You can’t document your way out of a usability problem, in the same way that while it was true that urllib was *documented* to not verify certificates by default, that didn’t matter because a large set of users used it like it did anyways.
In my opinion, this is a usability issue as well. You have a ton of third party documentation and effort around “just use urandom” for Cryptographic random which is generally the right (and best!) answer except for this one little niggle on a Linux platform where /dev/urandom *may* produce predictable bytes (but usually doesn’t). That documentation typically doesn’t go into telling people this small niggle because prior to getrandom(0) there wasn’t much they could do about it except use /dev/random which is bad in every other situation but early boot cryptographic keys.
Regardless of what we document it as, people are going to use os.urandom for cryptographic purposes because for everyone who doesn’t keep up on exactly what modules are being added to Python who has any idea about cryptography at all is going to look for a Python interface to urandom. That doesn’t even begin to touch the thousands upon thousands of uses that already exist in the wild that are assuming that os.urandom will always give them cryptographic random, who now *need* to write this as:
from secrets import token_bytes
from os import urandom as token_bytes
In order to get the best cryptographic random available to them on their system, which assumes they’re even going to notice at all that there’s a new secrets model, and requires each and every use of os.urandom to change.
Honestly, I think that the first sentence in the documentation should most obviously be the most pertinent one, and the first sentence here is "Return a string of n random bytes suitable for cryptographic use.”. The bit about how the exact quality depends on the OS and documenting what device it uses is, to my eyes, obviously a hedge to say that “Hey, if this gives you bad random it’s your OSs fault not ours, we can’t produce good random where your OS can’t give us some” and to give people a suggestion of where to look to determine if they’re going to get good random or not.

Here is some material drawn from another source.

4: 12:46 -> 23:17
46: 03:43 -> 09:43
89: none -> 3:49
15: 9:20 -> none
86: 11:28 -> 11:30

I do not think “uses /dev/urandom” is, or should be considered a core part of this API, it already doesn’t use /dev/urandom on Windows where it doesn’t exist nor does it use /dev/urandom in 3.5+ if it can help it. Using getrandom(0) or using getrandom(GRND_NONBLOCK) and raising an exception on EAGAIN is still accessing the urandom CSPRNG with the same general runtime characteristics of /dev/urandom outside of cases where it’s not safe to actually use /dev/urandom.
Frankly, I think it’s a disservice to Python developers to leave in this footgun.